His aides had already warned that defeat would force him to call a snap election ahead of a crucial EU summit on October 17-18 - and a mere fortnight before Brexit
Prime Minister Boris Johnson yesterday lost his working majority in parliament ahead of a showdown with rebel MPs over Brexit that could lead to a snap election within weeks.
Johnson condemned a plan by lawmakers to block his Brexit strategy as "surrender" and said it would undermine his intention to negotiate a new divorce deal with the EU.
He said the move by opposition MPs and members of his Conservative party to try to delay Brexit beyond October 31 if he cannot agree exit terms with Brussels was like "running up the white flag."
Ahead of the first vote in the House of Commons, scheduled for the early morning today, Johnson said: "There are no circumstances in which I will ever accept anything like it."

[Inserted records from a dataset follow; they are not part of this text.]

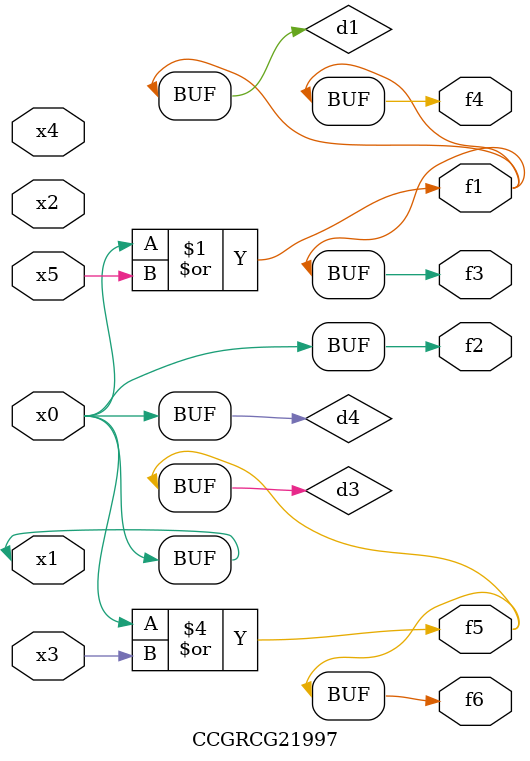
<source format=v>
module CCGRCG21997(
	input x0, x1, x2, x3, x4, x5,
	output f1, f2, f3, f4, f5, f6
);

	wire d1, d2, d3, d4;

	or (d1, x0, x5);
	xnor (d2, x1, x4);
	or (d3, x0, x3);
	buf (d4, x0, x1);
	assign f1 = d1;
	assign f2 = d4;
	assign f3 = d1;
	assign f4 = d1;
	assign f5 = d3;
	assign f6 = d3;
endmodule

</source>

His aides had already warned that defeat would force him to call a snap election ahead of a crucial EU summit on October 17-18 - and a mere fortnight before Brexit.
The rebels believe they have the numbers to force through the plan, which is backed by the main opposition Labour party and could delay Brexit to January 31.
In a theatrical show of defiance, Conservative MP Phillip Lee crossed the floor of the Commons while Johnson was making his statement, to defect to the pro-European Liberal Democrats.
As a result, the prime minister no longer has a majority in the 650-seat chamber - but the defection does not automatically bring down the government.
This can only happen if the government loses a formal confidence vote.
Johnson took office less than six weeks ago, after his predecessor Theresa May was forced out over her failure to get her Brexit divorce deal through parliament.
From the start, he faced opposition from his own MPs who fear his threat of leaving the EU without an agreement with Brussels risks severe economic disruption.
Former finance minister Philip Hammond is among those who have joined with Labour to draw up legislation that could force the delay.
They will first try to make room in the parliamentary agenda for a debate of the bill by putting forward a motion set to be voted on by MPs on Tuesday evening.